Of the four attacks, the deadliest occurred in northern Baghdad at an army recruitment center. At least 11 people were killed and 14 wounded in the bombing, which took place half a mile from the heavily fortified Green Zone, home to the Iraqi government and U.S. coalition forces.
The recruitment center attack closely mirrored Wednesday's violence in the Kurdish town of Irbil, where a suicide bomber stood in line with other waiting recruits before blowing himself up. That attack killed 60 Iraqis and wounded 150.
"While we were standing in a line, a man walked past, right up to the heavily guarded entrance gate, as if he wanted to ask the guards a question. Suddenly, an explosion occurred, and I was knocked over," one recruit, Anwar Wasfi, told the Associated Press.
In western Baghdad, gunmen targeted a two-car police patrol killing nine police officers and wounding six. The gunmen then poured gasoline on one of the cars, burned it, and fled in the second patrol car.
Gunmen also attacked a two-car patrol in southern Baghdad, but there was no confirmation of casualties from this attack.
The fourth attack involved a car bomb detonated outside the house of the deputy interior minister for police affairs, Hikmet Mousa Salman in southern Baghdad. The deputy interior minister was not at home, but one police officer was killed and six were wounded.
The attacks on police and security officials were just the latest in months of targeted assaults.
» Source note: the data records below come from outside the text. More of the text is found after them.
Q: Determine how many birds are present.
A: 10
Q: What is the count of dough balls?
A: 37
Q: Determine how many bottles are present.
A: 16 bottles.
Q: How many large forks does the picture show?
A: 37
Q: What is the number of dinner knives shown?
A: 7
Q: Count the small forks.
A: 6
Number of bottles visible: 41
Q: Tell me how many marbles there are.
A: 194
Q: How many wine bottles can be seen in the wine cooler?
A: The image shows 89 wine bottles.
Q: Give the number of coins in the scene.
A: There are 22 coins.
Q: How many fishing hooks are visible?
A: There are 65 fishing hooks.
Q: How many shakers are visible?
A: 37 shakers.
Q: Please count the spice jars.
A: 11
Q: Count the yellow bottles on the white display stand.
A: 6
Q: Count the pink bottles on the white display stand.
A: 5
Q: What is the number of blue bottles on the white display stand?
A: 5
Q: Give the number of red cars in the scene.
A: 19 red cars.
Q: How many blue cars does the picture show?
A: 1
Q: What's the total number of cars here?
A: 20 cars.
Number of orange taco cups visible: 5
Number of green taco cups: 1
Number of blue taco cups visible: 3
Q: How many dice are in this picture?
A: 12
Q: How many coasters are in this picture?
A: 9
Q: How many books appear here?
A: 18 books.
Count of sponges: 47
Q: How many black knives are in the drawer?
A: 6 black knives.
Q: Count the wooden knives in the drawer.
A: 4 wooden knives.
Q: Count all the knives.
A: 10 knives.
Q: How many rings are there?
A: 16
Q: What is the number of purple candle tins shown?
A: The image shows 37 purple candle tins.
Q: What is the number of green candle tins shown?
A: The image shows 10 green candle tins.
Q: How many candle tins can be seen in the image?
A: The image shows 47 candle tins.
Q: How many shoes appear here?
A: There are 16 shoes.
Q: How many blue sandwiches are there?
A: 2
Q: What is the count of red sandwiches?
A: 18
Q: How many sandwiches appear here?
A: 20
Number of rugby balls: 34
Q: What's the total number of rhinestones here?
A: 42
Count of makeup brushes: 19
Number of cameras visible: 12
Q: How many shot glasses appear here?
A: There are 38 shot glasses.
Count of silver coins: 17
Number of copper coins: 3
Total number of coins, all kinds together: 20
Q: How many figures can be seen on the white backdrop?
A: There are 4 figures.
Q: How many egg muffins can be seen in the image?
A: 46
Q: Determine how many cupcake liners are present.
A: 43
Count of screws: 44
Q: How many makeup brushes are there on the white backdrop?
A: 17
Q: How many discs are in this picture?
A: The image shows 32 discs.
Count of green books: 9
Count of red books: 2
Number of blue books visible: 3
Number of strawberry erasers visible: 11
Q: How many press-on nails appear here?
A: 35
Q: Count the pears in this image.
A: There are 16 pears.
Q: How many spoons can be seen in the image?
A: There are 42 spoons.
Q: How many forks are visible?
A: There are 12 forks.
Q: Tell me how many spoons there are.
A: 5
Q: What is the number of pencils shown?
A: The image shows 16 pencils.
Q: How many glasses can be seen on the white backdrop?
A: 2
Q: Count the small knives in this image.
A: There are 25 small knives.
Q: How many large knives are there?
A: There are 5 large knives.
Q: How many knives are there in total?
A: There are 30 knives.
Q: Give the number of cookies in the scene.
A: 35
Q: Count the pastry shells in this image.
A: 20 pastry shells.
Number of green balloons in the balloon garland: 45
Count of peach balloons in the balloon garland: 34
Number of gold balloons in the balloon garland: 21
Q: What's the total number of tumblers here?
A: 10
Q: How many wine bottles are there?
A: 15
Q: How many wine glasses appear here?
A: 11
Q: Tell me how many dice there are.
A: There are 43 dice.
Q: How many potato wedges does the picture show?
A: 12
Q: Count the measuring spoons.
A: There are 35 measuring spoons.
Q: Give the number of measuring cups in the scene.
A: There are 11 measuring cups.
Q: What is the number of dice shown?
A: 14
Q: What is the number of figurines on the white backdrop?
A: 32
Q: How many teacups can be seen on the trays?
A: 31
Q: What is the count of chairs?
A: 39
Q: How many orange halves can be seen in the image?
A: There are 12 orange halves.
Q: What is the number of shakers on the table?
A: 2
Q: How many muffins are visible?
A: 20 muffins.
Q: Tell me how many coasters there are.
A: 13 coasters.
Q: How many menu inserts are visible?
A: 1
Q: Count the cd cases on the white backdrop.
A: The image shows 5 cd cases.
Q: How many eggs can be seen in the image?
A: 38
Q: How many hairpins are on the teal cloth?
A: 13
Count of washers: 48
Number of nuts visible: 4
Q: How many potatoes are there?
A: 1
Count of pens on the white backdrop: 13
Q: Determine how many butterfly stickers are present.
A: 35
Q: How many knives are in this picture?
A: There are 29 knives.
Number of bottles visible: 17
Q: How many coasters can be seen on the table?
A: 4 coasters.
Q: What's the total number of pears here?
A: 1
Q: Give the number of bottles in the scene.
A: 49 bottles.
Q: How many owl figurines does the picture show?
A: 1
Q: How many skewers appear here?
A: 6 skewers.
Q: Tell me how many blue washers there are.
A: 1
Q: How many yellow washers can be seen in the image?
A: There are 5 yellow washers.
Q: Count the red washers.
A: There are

According to the Brookings Institute based in Washington, at least 616 Iraqi police officers have been killed this year as of Monday.
Although the militant group Ansar al-Sunnah claimed responsibility for Wednesday's attack in Irbil, no group has claimed responsibility for the four attacks on Thursday.
The attacks are reportedly intended to destabilize the new democratic regime. Interim Prime Minister Ibrahim al-Jaafari had hoped to draw support away from the insurgency by including in his Cabinet members of the disaffected Sunni Arab minority, but members of his Shiite-dominated alliance have block those candidates.
Two key posts for the oil and electricity minister posts were expected to be filled by members of the Shiite United Iraqi Alliance. Ibrahim Bahr al-Uloum, the first oil minister in the former U.S.-appointed Governing Council, will return to the position, and Mihsin Shlash, an independent Shiite lawmaker, will become the electricity minister, according to a Shiite involved in the negotiations, the AP reported.